**Passage shown:**
---*---

Stage 3: 6, 19, 32, 42, 42, 43*, 94, 126*, 169*, 207, 211*, 227*, 253, 255*, 270*, 310*, 316*, 335*, 346*
Stage 4: 4, 6, 10, 11, 11, 11, 13, 17, 20, 20, 21, 22, 24, 24, 29, 30, 30, 31, 33, 34, 35, 39, 40, 41*, 43*, 45, 46, 50, 56, 61*, 61*, 63, 68, 82, 85, 88, 89, 90, 93, 104, 110, 134, 137, 160*, 169, 171, 173, 175, 184, 201, 222, 235*, 247*, 260*, 284*, 290*, 291*, 302*, 304*, 341*, 345*
* = censored data (patient still alive or died from an unrelated cause)
To analyse these data in StatsDirect you must first prepare them in three workbook columns as shown below:
Stage group | Time | Censor |
1 | 6 | 1 |
1 | 19 | 1 |
1 | 32 | 1 |
1 | 42 | 1 |
1 | 42 | 1 |
1 | 43 | 0 |
1 | 94 | 1 |
1 | 126 | 0 |
1 | 169 | 0 |
1 | 207 | 1 |
1 | 211 | 0 |
1 | 227 | 0 |
1 | 253 | 1 |
1 | 255 | 0 |
1 | 270 | 0 |
1 | 310 | 0 |
1 | 316 | 0 |
1 | 335 | 0 |
1 | 346 | 0 |
2 | 4 | 1 |
2 | 6 | 1 |
2 | 10 | 1 |
2 | 11 | 1 |
2 | 11 | 1 |
2 | 11 | 1 |
2 | 13 | 1 |
2 | 17 | 1 |
2 | 20 | 1 |
2 | 20 | 1 |
2 | 21 | 1 |
2 | 22 | 1 |
2 | 24 | 1 |
2 | 24 | 1 |
2 | 29 | 1 |
2 | 30 | 1 |
2 | 30 | 1 |
2 | 31 | 1 |
2 | 33 | 1 |
2 | 34 | 1 |
2 | 35 | 1 |
2 | 39 | 1 |
2 | 40 | 1 |
2 | 41 | 0 |
2 | 43 | 0 |
2 | 45 | 1 |
2 | 46 | 1 |
2 | 50 | 1 |
2 | 56 | 1 |
2 | 61 | 0 |
2 | 61 | 0 |
2 | 63 | 1 |
2 | 68 | 1 |
2 | 82 | 1 |
2 | 85 | 1 |
2 | 88 | 1 |
2 | 89 | 1 |
2 | 90 | 1 |
2 | 93 | 1 |
2 | 104 | 1 |
2 | 110 | 1 |
2 | 134 | 1 |
2 | 137 | 1 |
2 | 160 | 0 |
2 | 169 | 1 |
2 | 171 | 1 |
2 | 173 | 1 |
2 | 175 | 1 |
2 | 184 | 1 |
2 | 201 | 1 |
2 | 222 | 1 |
2 | 235 | 0 |
2 | 247 | 0 |
2 | 260 | 0 |
2 | 284 | 0 |
2 | 290 | 0 |
2 | 291 | 0 |
2 | 302 | 0 |
2 | 304 | 0 |
2 | 341 | 0 |
2 | 345 | 0 |
Alternatively, open the test workbook using the file open function of the file menu. Then select Log-rank and Wilcoxon from the Survival Analysis section of the analysis menu. Select the column marked "Stage group" when asked for the group identifier, select "Time" when asked for times and "Censor" for censorship. Click on the cancel button when asked about strata.

---*---

**Data under study:**
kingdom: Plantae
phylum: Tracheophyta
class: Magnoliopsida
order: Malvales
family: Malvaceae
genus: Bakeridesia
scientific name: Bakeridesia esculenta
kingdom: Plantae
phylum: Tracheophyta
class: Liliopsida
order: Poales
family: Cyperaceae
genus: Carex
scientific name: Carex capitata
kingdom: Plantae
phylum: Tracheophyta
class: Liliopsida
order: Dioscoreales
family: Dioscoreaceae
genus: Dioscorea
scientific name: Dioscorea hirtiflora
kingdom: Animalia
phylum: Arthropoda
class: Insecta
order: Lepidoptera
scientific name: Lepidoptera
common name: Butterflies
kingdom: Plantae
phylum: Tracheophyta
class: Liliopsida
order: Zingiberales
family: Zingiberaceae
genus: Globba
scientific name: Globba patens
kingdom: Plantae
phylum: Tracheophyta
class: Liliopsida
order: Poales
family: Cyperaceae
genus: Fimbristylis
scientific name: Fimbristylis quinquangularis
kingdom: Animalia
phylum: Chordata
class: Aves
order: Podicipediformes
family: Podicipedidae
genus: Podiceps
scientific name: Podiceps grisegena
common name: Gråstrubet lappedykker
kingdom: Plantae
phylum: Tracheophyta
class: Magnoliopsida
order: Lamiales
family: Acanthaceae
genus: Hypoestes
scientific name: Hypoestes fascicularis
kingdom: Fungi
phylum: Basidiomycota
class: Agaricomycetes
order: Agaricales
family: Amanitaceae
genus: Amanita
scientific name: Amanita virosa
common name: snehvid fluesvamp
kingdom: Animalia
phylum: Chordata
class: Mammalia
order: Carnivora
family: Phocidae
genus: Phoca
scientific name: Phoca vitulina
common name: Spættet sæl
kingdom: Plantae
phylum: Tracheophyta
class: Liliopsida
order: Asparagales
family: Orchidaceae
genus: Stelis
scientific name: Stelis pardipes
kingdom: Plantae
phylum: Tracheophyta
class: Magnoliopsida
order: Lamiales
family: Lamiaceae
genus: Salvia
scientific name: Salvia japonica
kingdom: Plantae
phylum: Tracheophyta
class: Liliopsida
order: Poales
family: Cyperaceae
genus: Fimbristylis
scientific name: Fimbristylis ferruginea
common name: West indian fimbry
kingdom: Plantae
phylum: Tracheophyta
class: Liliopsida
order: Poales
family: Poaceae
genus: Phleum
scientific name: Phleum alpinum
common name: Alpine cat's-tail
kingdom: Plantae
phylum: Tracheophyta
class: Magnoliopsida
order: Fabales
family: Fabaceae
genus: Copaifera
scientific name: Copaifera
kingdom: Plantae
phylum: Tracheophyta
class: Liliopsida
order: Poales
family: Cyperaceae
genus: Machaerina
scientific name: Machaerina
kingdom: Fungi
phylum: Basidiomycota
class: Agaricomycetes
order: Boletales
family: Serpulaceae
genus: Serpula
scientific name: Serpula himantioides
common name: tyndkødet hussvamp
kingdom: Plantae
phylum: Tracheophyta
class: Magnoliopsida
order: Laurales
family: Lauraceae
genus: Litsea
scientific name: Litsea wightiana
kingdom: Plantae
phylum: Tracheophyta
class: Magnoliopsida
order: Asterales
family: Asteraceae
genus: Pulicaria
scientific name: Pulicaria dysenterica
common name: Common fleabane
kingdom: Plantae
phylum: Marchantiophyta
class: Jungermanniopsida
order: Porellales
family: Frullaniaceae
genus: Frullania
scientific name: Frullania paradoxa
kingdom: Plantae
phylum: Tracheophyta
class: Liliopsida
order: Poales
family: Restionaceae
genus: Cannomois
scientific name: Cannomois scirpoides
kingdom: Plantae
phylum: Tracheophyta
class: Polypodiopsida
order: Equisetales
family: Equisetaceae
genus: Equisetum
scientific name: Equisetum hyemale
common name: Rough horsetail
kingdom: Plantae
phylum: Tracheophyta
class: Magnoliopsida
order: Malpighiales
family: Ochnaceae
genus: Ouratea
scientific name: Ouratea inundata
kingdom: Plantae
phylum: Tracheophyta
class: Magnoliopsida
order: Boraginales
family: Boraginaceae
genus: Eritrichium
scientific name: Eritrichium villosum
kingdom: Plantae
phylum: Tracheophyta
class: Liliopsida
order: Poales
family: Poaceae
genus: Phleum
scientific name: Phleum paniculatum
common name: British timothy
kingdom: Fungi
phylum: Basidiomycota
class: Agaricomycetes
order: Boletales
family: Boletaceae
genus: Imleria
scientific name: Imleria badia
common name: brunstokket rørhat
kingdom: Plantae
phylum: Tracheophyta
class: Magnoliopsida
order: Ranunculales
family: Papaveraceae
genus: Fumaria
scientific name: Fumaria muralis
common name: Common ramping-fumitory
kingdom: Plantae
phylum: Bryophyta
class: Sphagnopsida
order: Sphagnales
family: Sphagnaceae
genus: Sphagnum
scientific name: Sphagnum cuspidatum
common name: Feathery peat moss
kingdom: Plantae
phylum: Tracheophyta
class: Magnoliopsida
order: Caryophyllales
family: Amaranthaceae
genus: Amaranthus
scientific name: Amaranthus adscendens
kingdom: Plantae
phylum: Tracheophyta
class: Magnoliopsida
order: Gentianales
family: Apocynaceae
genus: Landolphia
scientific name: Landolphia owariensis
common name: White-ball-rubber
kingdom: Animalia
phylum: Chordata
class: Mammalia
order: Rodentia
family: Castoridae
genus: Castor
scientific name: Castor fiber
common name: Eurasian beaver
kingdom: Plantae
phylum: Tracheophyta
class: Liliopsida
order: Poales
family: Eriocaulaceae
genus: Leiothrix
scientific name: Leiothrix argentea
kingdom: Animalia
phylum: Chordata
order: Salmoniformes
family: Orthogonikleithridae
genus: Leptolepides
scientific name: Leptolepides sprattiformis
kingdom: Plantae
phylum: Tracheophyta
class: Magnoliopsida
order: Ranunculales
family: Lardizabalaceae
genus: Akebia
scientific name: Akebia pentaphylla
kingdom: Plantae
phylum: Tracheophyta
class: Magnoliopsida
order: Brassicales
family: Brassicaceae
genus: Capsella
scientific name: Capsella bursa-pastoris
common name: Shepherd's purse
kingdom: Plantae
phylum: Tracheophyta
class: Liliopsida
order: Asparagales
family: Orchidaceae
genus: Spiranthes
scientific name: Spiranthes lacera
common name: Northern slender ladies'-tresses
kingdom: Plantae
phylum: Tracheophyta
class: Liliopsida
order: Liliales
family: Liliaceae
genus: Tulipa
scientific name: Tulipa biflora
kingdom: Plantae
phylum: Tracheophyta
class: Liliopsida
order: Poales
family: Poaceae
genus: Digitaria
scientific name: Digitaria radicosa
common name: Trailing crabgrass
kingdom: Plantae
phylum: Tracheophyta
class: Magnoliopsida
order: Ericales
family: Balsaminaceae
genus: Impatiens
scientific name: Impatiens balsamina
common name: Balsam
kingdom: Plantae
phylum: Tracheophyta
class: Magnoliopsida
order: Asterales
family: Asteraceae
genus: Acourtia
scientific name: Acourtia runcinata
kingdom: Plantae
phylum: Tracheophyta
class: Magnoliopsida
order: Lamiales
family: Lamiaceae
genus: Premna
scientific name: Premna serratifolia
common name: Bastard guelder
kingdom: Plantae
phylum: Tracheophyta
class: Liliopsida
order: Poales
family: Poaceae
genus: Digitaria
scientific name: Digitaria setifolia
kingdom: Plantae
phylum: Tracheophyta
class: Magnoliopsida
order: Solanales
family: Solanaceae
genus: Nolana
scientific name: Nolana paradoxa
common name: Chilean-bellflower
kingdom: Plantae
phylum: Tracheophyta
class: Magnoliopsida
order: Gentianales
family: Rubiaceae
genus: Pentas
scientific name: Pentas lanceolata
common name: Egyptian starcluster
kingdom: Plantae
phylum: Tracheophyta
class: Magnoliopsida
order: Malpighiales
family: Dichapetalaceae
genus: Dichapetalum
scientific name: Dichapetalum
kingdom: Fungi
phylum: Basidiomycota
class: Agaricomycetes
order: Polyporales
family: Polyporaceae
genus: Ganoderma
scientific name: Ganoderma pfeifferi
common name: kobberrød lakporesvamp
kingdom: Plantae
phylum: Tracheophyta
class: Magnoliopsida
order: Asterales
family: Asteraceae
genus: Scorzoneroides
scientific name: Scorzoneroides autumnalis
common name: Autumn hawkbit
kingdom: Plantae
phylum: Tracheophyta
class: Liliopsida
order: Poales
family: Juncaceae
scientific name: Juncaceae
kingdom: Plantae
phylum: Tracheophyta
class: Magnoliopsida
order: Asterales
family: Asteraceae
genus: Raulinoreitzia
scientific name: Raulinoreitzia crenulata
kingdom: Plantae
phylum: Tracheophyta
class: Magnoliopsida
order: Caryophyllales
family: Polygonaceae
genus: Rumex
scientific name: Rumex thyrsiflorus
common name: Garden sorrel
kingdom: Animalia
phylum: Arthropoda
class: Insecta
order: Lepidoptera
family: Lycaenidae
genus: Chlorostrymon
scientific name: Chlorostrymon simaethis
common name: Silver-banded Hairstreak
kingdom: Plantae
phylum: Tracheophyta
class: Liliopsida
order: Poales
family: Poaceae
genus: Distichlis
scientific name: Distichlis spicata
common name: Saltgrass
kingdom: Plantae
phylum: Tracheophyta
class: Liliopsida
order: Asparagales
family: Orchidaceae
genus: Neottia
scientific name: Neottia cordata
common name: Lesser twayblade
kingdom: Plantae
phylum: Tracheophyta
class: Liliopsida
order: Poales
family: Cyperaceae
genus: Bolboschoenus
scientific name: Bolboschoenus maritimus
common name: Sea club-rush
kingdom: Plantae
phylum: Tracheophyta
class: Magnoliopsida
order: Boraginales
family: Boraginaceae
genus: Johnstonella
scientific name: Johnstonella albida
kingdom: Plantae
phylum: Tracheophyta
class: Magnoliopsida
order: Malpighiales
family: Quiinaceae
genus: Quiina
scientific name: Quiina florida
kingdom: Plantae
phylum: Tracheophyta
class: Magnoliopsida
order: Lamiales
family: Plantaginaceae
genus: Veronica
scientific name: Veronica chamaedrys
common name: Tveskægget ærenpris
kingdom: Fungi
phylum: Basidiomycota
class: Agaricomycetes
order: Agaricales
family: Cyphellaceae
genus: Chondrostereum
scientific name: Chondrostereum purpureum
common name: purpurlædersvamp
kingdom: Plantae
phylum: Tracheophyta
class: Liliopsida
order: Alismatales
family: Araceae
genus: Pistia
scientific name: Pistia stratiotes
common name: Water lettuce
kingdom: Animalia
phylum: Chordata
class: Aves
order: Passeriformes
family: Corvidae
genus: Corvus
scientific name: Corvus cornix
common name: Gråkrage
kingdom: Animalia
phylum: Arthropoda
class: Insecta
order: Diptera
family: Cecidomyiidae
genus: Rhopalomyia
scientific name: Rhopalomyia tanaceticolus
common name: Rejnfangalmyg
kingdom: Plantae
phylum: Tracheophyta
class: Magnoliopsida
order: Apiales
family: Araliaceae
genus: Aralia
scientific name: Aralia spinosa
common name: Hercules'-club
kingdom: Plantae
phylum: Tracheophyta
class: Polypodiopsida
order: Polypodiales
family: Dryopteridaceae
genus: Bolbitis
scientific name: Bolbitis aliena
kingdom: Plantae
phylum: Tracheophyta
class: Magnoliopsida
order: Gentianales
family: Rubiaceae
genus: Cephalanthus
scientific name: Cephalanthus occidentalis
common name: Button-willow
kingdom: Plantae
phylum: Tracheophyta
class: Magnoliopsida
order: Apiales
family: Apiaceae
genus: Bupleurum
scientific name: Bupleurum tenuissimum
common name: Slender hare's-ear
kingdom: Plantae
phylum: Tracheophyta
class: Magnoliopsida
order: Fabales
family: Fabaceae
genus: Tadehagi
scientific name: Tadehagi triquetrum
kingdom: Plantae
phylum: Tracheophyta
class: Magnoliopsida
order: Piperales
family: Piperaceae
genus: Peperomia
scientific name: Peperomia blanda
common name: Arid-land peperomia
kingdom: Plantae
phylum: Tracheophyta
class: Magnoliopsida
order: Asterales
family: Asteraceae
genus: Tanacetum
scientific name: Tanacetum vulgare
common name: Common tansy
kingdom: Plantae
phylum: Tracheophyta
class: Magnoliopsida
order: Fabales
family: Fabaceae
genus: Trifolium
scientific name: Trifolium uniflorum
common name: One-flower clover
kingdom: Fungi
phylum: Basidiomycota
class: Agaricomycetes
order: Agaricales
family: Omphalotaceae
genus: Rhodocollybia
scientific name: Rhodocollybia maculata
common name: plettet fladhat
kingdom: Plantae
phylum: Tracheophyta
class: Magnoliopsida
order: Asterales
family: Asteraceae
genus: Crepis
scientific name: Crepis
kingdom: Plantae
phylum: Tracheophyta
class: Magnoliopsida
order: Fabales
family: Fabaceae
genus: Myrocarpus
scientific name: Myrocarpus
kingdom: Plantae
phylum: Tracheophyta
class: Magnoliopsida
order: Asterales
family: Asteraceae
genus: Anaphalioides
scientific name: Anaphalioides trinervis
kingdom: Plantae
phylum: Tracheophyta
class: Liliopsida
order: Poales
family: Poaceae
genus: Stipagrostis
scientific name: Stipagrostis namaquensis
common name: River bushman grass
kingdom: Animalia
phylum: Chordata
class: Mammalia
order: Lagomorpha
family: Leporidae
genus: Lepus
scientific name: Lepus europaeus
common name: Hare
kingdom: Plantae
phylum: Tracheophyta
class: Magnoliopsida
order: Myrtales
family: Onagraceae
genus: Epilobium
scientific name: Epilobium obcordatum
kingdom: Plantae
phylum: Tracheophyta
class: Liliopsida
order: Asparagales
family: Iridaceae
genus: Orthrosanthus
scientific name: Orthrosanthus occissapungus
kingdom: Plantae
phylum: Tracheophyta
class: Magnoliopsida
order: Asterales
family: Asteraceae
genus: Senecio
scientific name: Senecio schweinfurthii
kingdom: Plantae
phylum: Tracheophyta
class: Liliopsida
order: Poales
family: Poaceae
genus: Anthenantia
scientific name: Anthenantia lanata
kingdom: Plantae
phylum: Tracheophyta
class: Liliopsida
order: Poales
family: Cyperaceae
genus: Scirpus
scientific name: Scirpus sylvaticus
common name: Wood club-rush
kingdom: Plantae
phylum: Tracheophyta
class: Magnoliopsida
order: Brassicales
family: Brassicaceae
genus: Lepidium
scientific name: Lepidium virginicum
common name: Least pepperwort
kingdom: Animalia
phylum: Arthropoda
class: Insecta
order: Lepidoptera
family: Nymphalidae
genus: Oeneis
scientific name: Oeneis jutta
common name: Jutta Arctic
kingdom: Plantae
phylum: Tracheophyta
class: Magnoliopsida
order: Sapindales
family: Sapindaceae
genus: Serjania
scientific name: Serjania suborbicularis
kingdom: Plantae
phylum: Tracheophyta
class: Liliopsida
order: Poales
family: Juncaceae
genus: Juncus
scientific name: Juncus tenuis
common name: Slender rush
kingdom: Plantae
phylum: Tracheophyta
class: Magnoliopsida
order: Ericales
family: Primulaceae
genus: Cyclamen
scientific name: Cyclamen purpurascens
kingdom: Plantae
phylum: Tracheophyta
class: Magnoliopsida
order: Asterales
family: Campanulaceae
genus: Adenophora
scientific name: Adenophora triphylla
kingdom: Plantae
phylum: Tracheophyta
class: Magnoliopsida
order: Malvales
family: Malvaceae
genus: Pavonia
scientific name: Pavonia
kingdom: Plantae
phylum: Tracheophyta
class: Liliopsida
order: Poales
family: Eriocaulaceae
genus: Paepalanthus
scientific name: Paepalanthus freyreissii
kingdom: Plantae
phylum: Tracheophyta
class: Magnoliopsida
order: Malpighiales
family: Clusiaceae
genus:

---*---

**Task A:** List the names of the workbook columns that the survival-analysis passage says the data must be prepared in.
**Task B:** Carry the survival-analysis passage forward from its last sentence.

**Output A:** Stage group, Time, Censor

**Output B:**
For this example:
Logrank and Wilcoxon tests
Log Rank (Peto):
For group 1 (Stage group = 1)
Observed deaths = 8
Extent of exposure to risk of death = 16.687031
Relative rate = 0.479414
For group 2 (Stage group = 2)
Observed deaths = 46
Extent of exposure to risk of death = 37.312969
Relative rate = 1.232815
test statistics:
-8.687031, 8.687031
variance-covariance matrix:
0.088912 | -11.24706 |
-11.24706 | 11.24706 |
Chi-square for equivalence of death rates = 6.70971 P = 0.0096
Hazard Ratio, (approximate 95% confidence interval)
Group 1 vs. Group 2 = 0.388878, (0.218343 to 0.692607)
Conditional maximum likelihood estimates:
Hazard Ratio = 0.381485
Exact Fisher 95% confidence interval = 0.154582 to 0.822411
Exact Fisher one sided P = 0.0051, two sided P = 0.0104
Exact mid-P 95% confidence interval = 0.167398 to 0.783785
Exact mid-P one sided P = 0.0034, two sided P = 0.0068
Generalised Wilcoxon (Peto-Prentice):
test statistics:
-5.19836, 5.19836
variance-covariance matrix:
0.201506 | -4.962627 |
-4.962627 | 4.962627 |
Chi-square for equivalence of death rates = 5.44529 P = 0.0196
Both log-rank and Wilcoxon tests demonstrated a statistically significant difference in survival experience between stage 3 and stage 4 patients in this study.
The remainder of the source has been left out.